Acute Acquired Fanconi Syndrome (FS) in Multiple Myeloma (MM) After Autologous Hematopoietic Stem Cell Transplantation (HCT): A Case Series

Session Information

  • Onco-Nephrology - 1
    October 22, 2020 | Location: On-Demand
    Abstract Time: 10:00 AM - 12:00 PM

Category: Onco-Nephrology

  • 1500 Onco-Nephrology


  • Sy-Go, Janina Paula Tiulentino, Mayo Clinic Minnesota, Rochester, Minnesota, United States
  • Leung, Nelson, Mayo Clinic Minnesota, Rochester, Minnesota, United States

Proximal tubular dysfunction can occur in patients with MM. The main clinical presentation is electrolyte abnormalities indicative of FS. The objective of the study was to describe and identify the rate and clinical predictors of developing acute acquired FS in adult patients with MM after autologous HCT.

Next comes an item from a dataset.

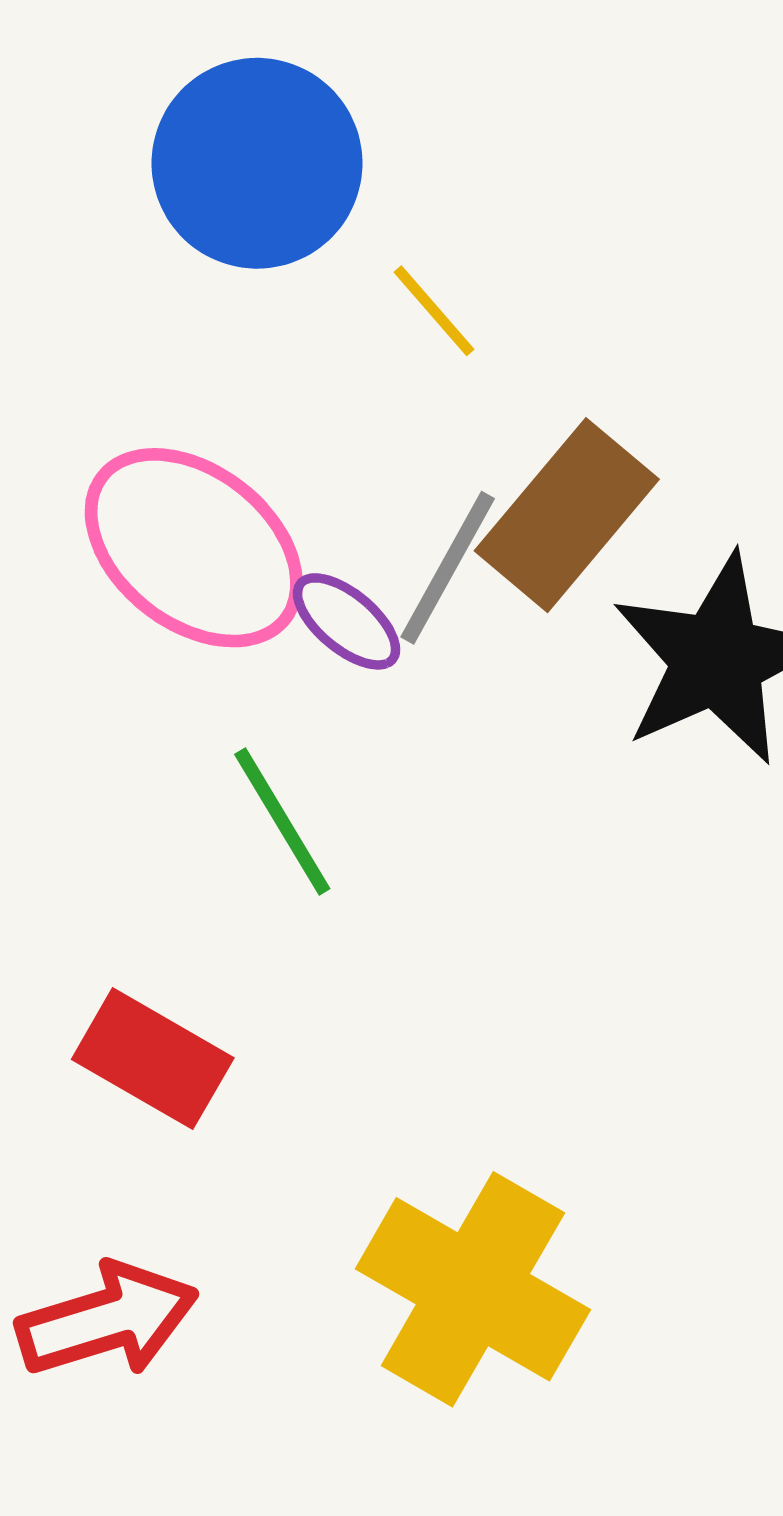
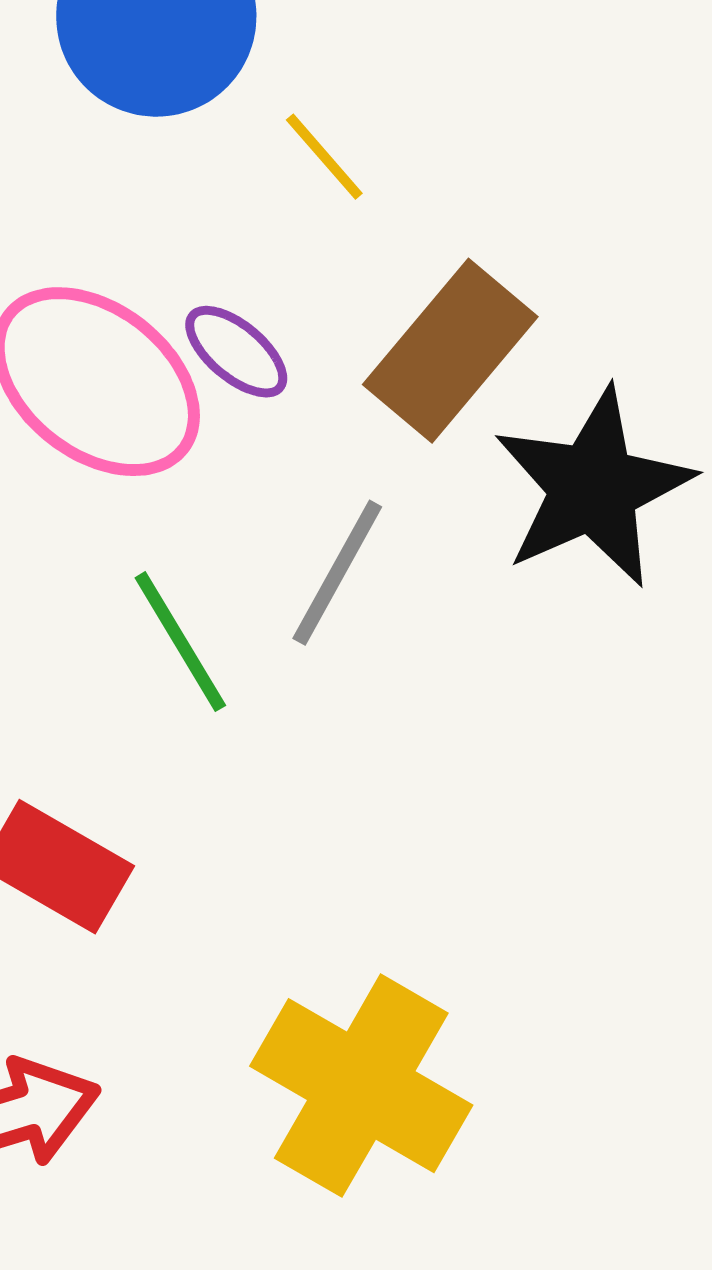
gray line: (448, 568) -> (337, 573), moved
purple ellipse: (347, 621) -> (236, 352), moved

We identified 2515 adult MM patients who underwent autologous HCT at Mayo Clinic from January 1, 2000 to December 31, 2018. 45 without research authorization were excluded. 13 patients were identified after searching for “Fanconi,” “Fanconis,” and “Fanconi’s” in the EMR. 6 patients did not have FS. 4 patients were diagnosed with FS prior to HCT. The remaining 3 patients (0.12% of cohort) were clinically diagnosed to have FS based on features indicative of FS - hypokalemia, hypophosphatemia, hypouricemia, proximal renal tubular acidosis, and normoglycemia glycosuria - within 14 days after HCT. Of note, these patients did not have features of FS prior to HCT.


The median age of the cohort was 65 years (range: 53-75). All were Caucasians. 2 were women and 1 was a man. Medical comorbidities included hypertension, dyslipidemia, CKD, hypothyroidism, and kidney stone. All had kappa-restricted light chain MM with a median M-spike of 1.2 g/dL (range: 0.4-2). All received dexamethasone while 2 received bortezomib and 1 each for cyclophosphamide and lenalidomide. They underwent HCT about 8.3 months after MM diagnosis and were clinically diagnosed with FS about 14.6 days after HCT. None underwent a kidney biopsy. All had hypokalemia, hypophosphatemia, and hypomagnesemia (<3.5, <2.5, and <1.7 respectively). 2/3 patients had AKI (≥1.5-fold increase in serum creatinine) and normoglycemia glycosuria. 1/3 had hypouricemia (low range of normal: 2.7-6.1) and proximal renal tubular acidosis (<22 and urine pH <5.3). Aminoaciduria was not checked. All received electrolyte replacement, whether PO or IV, and 2/3 received amiloride to help maintain normokalemia.


Although rare, severe electrolyte depletion after HCT in kappa MM patients could occur and should raise the suspicion for FS. Lenalidomide has been reported to induce FS. Concurrent GI symptoms could exacerbate these electrolyte losses, which concurrent AKI, conversely, could help correct. Timely electrolyte repletion and close monitoring are required.